Auditing the Human Phenotype Ontology (HPO) is necessary to provide accurate terminology for its use in clinical research. We investigate an approach leveraging the lexical features of concepts in HPO to identify missing IS-A relations among HPO concepts. We first model the names of HPO concepts as sets of words in lower case. Then, we generate two types of concept-pairs which have at least a single common word: (1) Linked concept-pairs generated from concept-pairs having an IS-A relation; (2) Unlinked concept-pairs generated from concept-pairs without an IS- A relation. Concept-pairs generate Derived Term Pairs (DTPs) emphasizing unique lexical information of each concept.

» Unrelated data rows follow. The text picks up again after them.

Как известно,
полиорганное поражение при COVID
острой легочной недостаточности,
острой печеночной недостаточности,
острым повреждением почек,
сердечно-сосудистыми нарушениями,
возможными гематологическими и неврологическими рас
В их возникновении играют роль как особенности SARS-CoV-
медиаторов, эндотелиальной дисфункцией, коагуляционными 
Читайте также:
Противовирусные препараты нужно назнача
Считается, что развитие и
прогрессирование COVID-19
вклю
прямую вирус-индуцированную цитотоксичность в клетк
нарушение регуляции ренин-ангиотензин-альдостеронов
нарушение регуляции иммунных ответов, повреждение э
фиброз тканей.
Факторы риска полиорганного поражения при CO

If a linked concept-pair and an unlinked concept-pair generate the same DTP, then we suggest a potential missing IS-A relation among the unlinked concept-pair. Applying our approach to the 2022-02-14 release of HPO, we uncovered 2,516 potential missing IS-A relations in HPO. We validated 59 missing IS-A relations leveraging the Unified Medical Language System (UMLS) by mapping the concept-pair to UMLS concepts and verifying whether UMLS records an IS-A relation between the pair of concepts.
审核人类表型本体(HPO)对于在临床研究中使用它提供准确的术语是必要的。我们研究了一种利用 HPO 中概念的词汇特征来识别 HPO 概念之间缺失的 IS-A 关系的方法。我们首先将 HPO 概念的名称建模为小写单词的集合。然后,我们生成了两种类型的至少有一个共同单词的概念对:(1)从具有 IS-A 关系的概念对生成的链接概念对;(2)从没有 IS-A 关系的概念对生成的非链接概念对。概念对生成派生术语对(DTP),强调每个概念的独特词汇信息。如果链接概念对和非链接概念对生成相同的 DTP,则我们建议在非链接概念对之间存在潜在的缺失 IS-A 关系。将我们的方法应用于 2022-02-14 发布的 HPO,我们在 HPO 中发现了 2516 个潜在的缺失 IS-A 关系。我们利用统一医学语言系统(UMLS)验证了 59 个缺失的 IS-A 关系,通过将概念对映射到 UMLS 概念并验证 UMLS 是否记录了这对概念之间的 IS-A 关系,从而验证了这 59 个缺失的 IS-A 关系。